Collected data
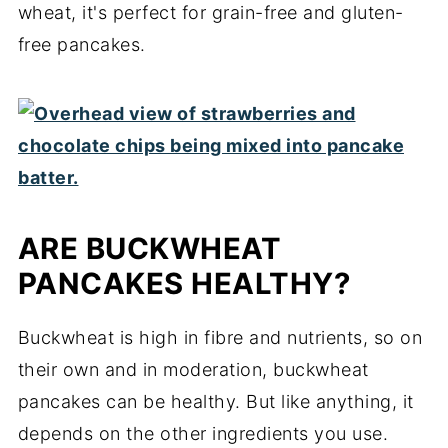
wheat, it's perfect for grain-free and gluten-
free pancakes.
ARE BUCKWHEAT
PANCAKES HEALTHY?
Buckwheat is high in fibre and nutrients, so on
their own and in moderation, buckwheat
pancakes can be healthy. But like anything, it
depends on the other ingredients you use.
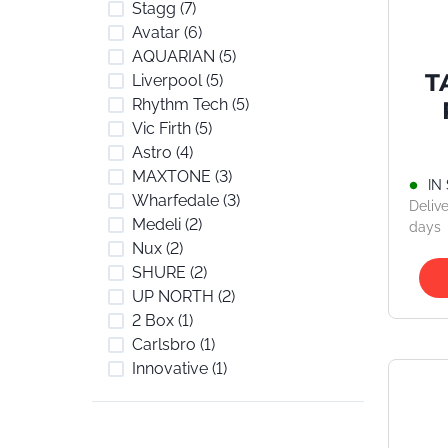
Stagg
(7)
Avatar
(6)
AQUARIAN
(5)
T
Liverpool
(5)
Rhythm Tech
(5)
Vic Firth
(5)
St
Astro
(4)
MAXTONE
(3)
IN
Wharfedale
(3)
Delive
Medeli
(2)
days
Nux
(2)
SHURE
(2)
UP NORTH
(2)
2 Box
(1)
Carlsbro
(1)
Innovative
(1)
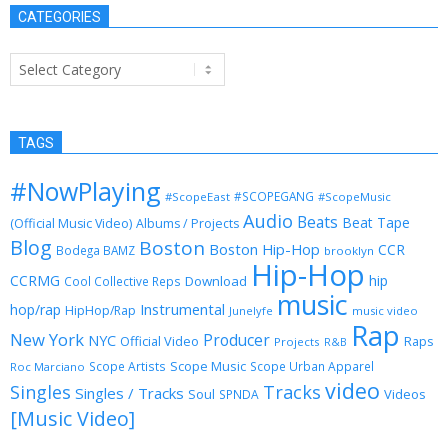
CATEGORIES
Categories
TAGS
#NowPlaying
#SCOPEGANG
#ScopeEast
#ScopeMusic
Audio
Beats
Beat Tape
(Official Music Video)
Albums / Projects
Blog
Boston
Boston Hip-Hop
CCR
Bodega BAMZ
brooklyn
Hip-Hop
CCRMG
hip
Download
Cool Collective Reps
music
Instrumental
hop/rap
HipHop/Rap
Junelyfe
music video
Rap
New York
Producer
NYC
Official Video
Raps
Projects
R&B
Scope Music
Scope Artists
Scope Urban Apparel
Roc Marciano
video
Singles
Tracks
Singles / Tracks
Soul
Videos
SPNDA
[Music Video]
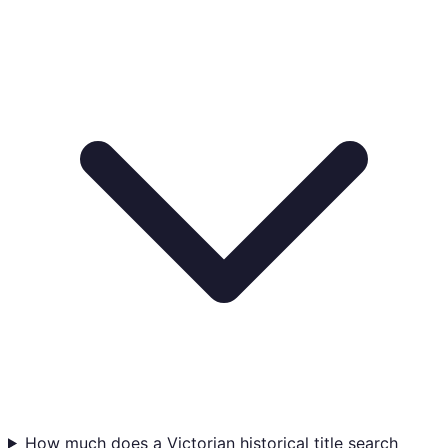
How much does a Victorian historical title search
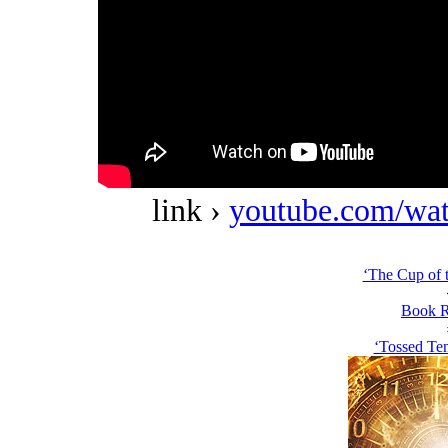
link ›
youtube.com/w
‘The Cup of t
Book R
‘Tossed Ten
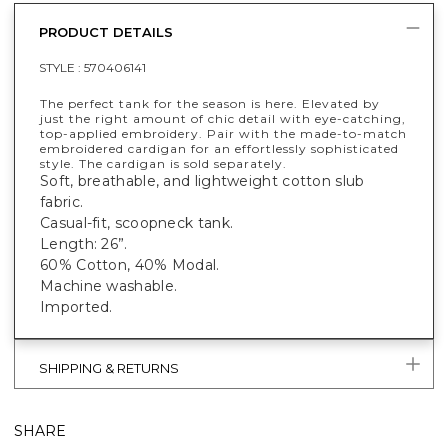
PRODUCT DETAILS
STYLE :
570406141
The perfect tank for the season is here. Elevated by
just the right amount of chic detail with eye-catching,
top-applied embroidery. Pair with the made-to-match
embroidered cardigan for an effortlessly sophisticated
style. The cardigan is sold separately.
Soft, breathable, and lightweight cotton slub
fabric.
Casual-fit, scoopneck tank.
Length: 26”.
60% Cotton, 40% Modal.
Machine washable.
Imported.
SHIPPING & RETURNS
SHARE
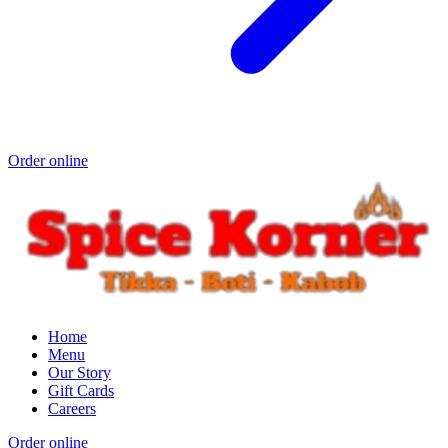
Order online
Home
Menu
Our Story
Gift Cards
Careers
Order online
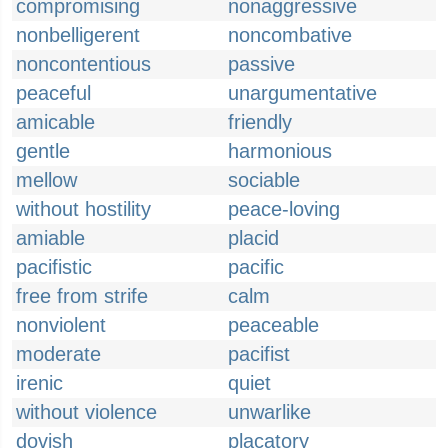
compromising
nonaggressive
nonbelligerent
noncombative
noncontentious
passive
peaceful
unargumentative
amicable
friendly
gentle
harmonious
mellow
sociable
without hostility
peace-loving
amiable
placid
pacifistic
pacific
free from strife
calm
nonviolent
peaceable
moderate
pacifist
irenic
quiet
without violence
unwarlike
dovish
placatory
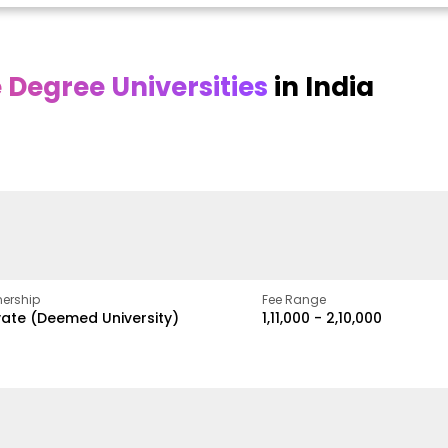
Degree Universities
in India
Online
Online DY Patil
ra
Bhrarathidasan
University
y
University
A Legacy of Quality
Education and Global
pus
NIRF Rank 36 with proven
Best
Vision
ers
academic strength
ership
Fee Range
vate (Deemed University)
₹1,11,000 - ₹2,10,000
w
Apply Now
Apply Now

TO-DO ITEM
A verbatim copy of every entry is wanted; the pictures stay out of it.

TASK SOLUTION
wheat, it's perfect for grain-free and gluten-
free pancakes.
ARE BUCKWHEAT
PANCAKES HEALTHY?
Buckwheat is high in fibre and nutrients, so on
their own and in moderation, buckwheat
pancakes can be healthy. But like anything, it
depends on the other ingredients you use.
Stagg
(7)
Avatar
(6)
AQUARIAN
(5)
T
Liverpool
(5)
Rhythm Tech
(5)
Vic Firth
(5)
St
Astro
(4)
MAXTONE
(3)
IN
Wharfedale
(3)
Delive
Medeli
(2)
days
Nux
(2)
SHURE
(2)
UP NORTH
(2)
2 Box
(1)
Carlsbro
(1)
Innovative
(1)
CATEGORIES
Categories
TAGS
#NowPlaying
#SCOPEGANG
#ScopeEast
#ScopeMusic
Audio
Beats
Beat Tape
(Official Music Video)
Albums / Projects
Blog
Boston
Boston Hip-Hop
CCR
Bodega BAMZ
brooklyn
Hip-Hop
CCRMG
hip
Download
Cool Collective Reps
music
Instrumental
hop/rap
HipHop/Rap
Junelyfe
music video
Rap
New York
Producer
NYC
Official Video
Raps
Projects
R&B
Scope Music
Scope Artists
Scope Urban Apparel
Roc Marciano
video
Singles
Tracks
Singles / Tracks
Soul
Videos
SPNDA
[Music Video]
How much does a Victorian historical title search
link ›
youtube.com/w
‘The Cup of t
Book R
‘Tossed Ten
PRODUCT DETAILS
STYLE :
570406141
The perfect tank for the season is here. Elevated by
just the right amount of chic detail with eye-catching,
top-applied embroidery. Pair with the made-to-match
embroidered cardigan for an effortlessly sophisticated
style. The cardigan is sold separately.
Soft, breathable, and lightweight cotton slub
fabric.
Casual-fit, scoopneck tank.
Length: 26”.
60% Cotton, 40% Modal.
Machine washable.
Imported.
SHIPPING & RETURNS
SHARE
Order online
Home
Menu
Our Story
Gift Cards
Careers
Order online
compromising
nonaggressive
nonbelligerent
noncombative
noncontentious
passive
peaceful
unargumentative
amicable
friendly
gentle
harmonious
mellow
sociable
without hostility
peace-loving
amiable
placid
pacifistic
pacific
free from strife
calm
nonviolent
peaceable
moderate
pacifist
irenic
quiet
without violence
unwarlike
dovish
placatory
Degree Universities
in India
Online
Online DY Patil
ra
Bhrarathidasan
University
y
University
A Legacy of Quality
Education and Global
pus
NIRF Rank 36 with proven
Best
Vision
ers
academic strength
ership
Fee Range
vate (Deemed University)
₹1,11,000 - ₹2,10,000
w
Apply Now
Apply Now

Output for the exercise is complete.